Healthcare – Healthcare can be a sizeable expense for any family, particularly when funding multiple generations. But, as with education, should everyone in the family receive an equal amount to spend on healthcare, or should it be based on need? If someone has a chronic condition that requires long-term, expensive treatment, should that person receive more than the family member who is in excellent health? 

Income – As a family grows and the members pursue different careers, inevitably disparities in income will arise. How does a family account for that when planning to pass down wealth? Does everyone still receive the same amount? Does the family member who is a CEO earning a seven-figure salary receive the same as the social worker? Should they?  
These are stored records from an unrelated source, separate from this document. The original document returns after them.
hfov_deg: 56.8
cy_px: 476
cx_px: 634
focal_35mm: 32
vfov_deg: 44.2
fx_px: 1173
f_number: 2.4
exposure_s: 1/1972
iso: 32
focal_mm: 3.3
Size of family – Successive generations of a family can come in all sizes. One family might have two dependents another might have eight. Do those families receive equal inheritances, where smaller families receive potentially significantly larger inheritances per person? Should it be calculated based on the number of family members for a more equitable approach?  
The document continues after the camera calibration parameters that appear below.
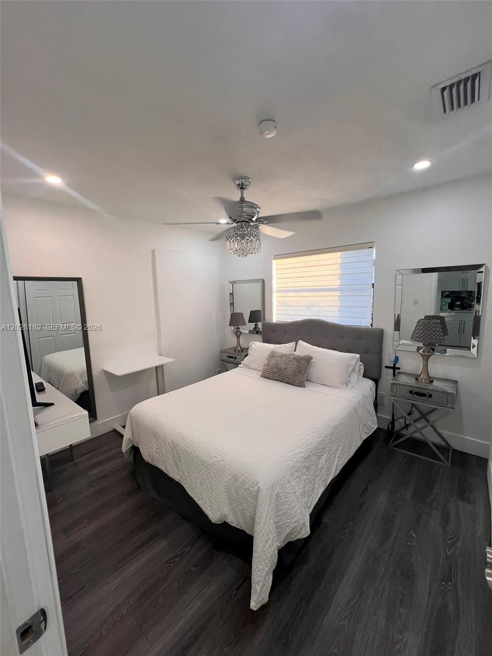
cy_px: 328
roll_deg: +1.2
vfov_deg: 106.2
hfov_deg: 89.9
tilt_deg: -7.2
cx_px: 246
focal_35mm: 13
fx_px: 246
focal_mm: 1.57
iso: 64
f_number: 1.8
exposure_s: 1/120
Tracking gifts – Many parents, grandparents and other family members help fund major life events of the younger generations, such as paying for a wedding, down payment on a home, international travel, or expensive hobbies. What about those younger families who don’t make those types of requests for funds? Should they receive a larger inheritance in the end? Who should track these expenses, and should they be shared with the broader family? 

For families with operating businesses, there is the added complexity that comes with assessing who in the family should be involved in the business and at what capacity, and how should everyone in the family benefit from the business’ success. Again, what is fair is not necessarily what is equal. One family member may be the CEO of the business, while another might be a part-time receptionist. Should they have equal compensation and ownership? How about those family members who have no interest in working in the business at all? Without transparent and open conversation, it can be challenging for the family to maintain strong relationships and for the business enterprise to thrive.